The most contentious clause in this proposed legislation is No 52. It states that “… the Corporation may, in consultation with the appropriate regulator, if it is satisfied that it necessary to bail-in a specified service provider to absorb the losses incurred, or reasonably expected to be incurred, by the specified service provider and to provide a measure of capital so as to enable it to carry on business for a reasonable period and maintain market confidence, take an action under this section by a bail-in instrument, or a scheme to be made under Section 48.”

In extreme circumstances, can banks refuse to pay interest, or restructure the terms and tenures of deposits, or simply refuse to let depositors withdraw funds? This has happened in other bail-ins

This is the first time the term “bail-in” has been used in India. It is shorthand for allowing a bank to restructure its liabilities. Subsections of the clause state that bail-ins could include canceling liabilities owed, and modifying and changing the nature of liabilities owed. Depositors’ funds are liabilities, and so are any bonds issued by banks.

In extreme circumstances, can banks refuse to pay interest, or restructure the terms and tenures of deposits, or simply refuse to let depositors withdraw funds? This has happened in other bail-ins.
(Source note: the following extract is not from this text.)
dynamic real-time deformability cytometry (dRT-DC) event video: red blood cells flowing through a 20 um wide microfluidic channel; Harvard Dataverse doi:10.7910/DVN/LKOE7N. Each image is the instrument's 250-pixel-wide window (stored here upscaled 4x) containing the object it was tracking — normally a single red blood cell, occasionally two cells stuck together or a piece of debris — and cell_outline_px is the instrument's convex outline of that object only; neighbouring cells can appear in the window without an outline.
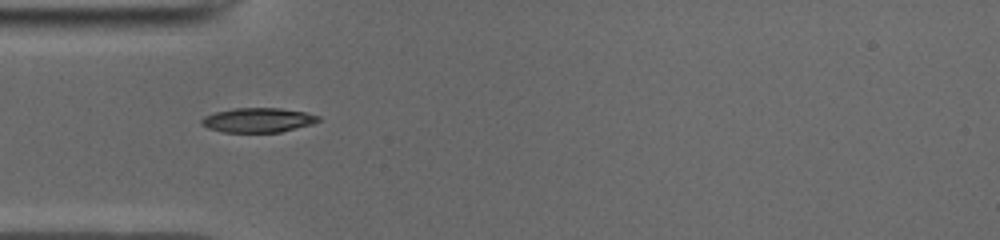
{"species": "common noctule bat (a hibernating species)", "species_latin": "Nyctalus noctula", "temperature_condition": "cold", "stored_images_in_passage": 31, "camera_frame_rate_fps": 3000, "um_per_image_px": 0.085, "animal": {"sex": "male", "body_mass_g": 19.0, "forearm_length_mm": 50.8}, "frame": {"image": 1, "passage_image": 1, "time_ms": 0.0, "image_size_px": [1000, 240], "cell_outline_px": [[320, 120], [312, 124], [280, 132], [224, 132], [208, 128], [200, 124], [200, 120], [204, 116], [216, 112], [236, 108], [280, 108], [304, 112], [320, 116]], "centroid_in_image_um": [21.92, 10.21], "position_along_channel_um": 63.1, "area_um2": 16.59}}
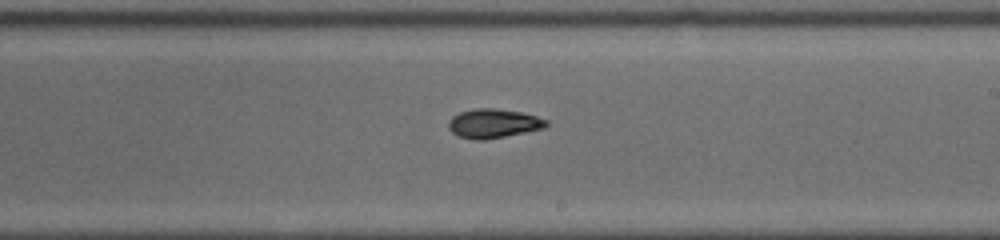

Cyprus was forced to use such a system in 2013. There was a long enforced bank holiday after which bankrupt banks in essence issued IOUs when depositors tried to withdraw their own money. In the end, depositors recovered only about 50% of their dues. Other nations including the US, Canada, New Zealand, the UK and Germany also have bail-in provisions in respective legislations. But it should be noted that those places also have social security and highly educated depositors.

Deposit insurance in India just offers protection to a limit of 100,000 rupees per account – or about $1,550. This is an old limit set in 1993 when that amount was worth about $3,450. It should ideally have been updated and indexed to 24 years of inflation.
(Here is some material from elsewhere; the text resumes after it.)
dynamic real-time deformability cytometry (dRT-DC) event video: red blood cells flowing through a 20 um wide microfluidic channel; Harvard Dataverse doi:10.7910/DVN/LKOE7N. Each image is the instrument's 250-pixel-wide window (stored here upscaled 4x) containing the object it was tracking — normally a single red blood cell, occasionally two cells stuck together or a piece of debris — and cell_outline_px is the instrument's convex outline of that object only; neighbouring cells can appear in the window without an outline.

The FRDI doesn’t change that limit but it allows for explicit changes of terms and tenure on amounts beyond that limit. For example, an ailing bank might convert deposits into financial assets such as equity, for instance. However, the value of such assets would be moot in the case of a failed bank and depositors may not wish to convert their cash in this fashion.
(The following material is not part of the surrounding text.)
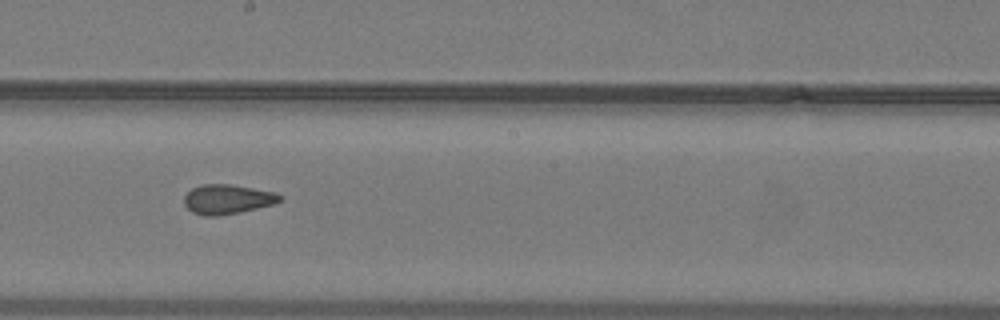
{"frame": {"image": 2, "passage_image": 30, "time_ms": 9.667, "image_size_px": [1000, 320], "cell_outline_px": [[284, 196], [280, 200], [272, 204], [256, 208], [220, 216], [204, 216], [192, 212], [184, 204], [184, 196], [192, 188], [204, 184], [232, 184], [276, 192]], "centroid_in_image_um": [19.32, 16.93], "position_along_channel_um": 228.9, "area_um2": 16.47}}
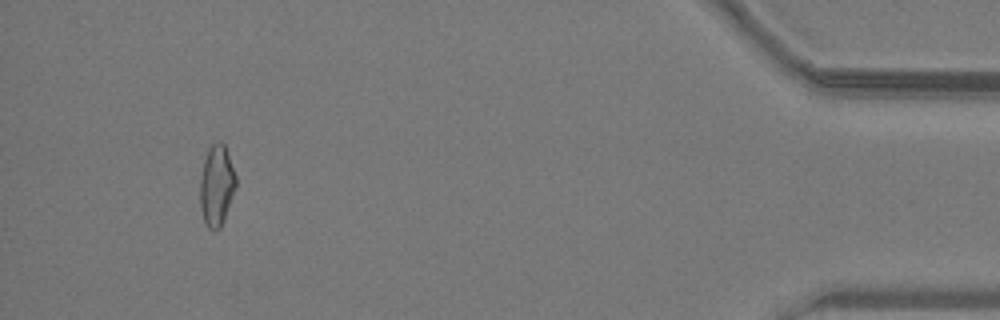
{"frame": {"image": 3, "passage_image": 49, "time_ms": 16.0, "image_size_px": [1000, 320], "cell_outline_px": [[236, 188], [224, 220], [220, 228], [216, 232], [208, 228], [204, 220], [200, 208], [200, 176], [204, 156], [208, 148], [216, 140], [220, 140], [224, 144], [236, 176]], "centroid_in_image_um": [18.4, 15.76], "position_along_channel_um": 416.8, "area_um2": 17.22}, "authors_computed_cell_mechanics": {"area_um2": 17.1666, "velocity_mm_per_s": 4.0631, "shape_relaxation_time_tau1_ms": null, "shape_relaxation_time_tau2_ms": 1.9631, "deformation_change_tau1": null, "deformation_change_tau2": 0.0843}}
Another clause, No 55, says that “… no creditor of the specified service provider is left in a worse position as a result of application of any method of resolution, than such creditor would have been in the event of its liquidation.” Again, this doesn’t offer much comfort, since a bank liquidation would probably mean that depositors received no more than the 100,000 rupees that’s insured.

Understandably, the FRDI Bill has met with divided political opinions and caused a certain amount of panic among ordinary depositors. The government has made assurances that there is no danger  to depositors. It is true that the bill doesn’t put any more money at risk than the extant provisions of deposit insurance. It also creates a specialized resolution mechanism for financial institutions. It would also be politically daunting for the government to use this clause.

Unfortunately, there is a lack of faith in the banking system and in such assurances after the shock of demonetization, when depositors were made to jump through hoops for their own money. It is also true that, if such a provision exists, sooner or later, some government or another will be tempted to use it.

In the Indian context, where the banks at risk are state-owned and the major defaulters are crony capitalists who received loans thanks to links to the bureaucrat-politician nexus, this seems like a bad idea. There are already plenty of moral hazards embedded in the system.

The assumption is that government has to bail out the banks it owns every so often. This has happened multiple times. If the burden of rescue is shifted to depositors, even in theory, it will encourage more attempts to milk the system on one hand; on the other hand, it will foster even greater distrust of the formal banking system among depositors.

Devangshu Datta is a journalist and columnist. He writes about investment, economics, science and technology and the intersections between them.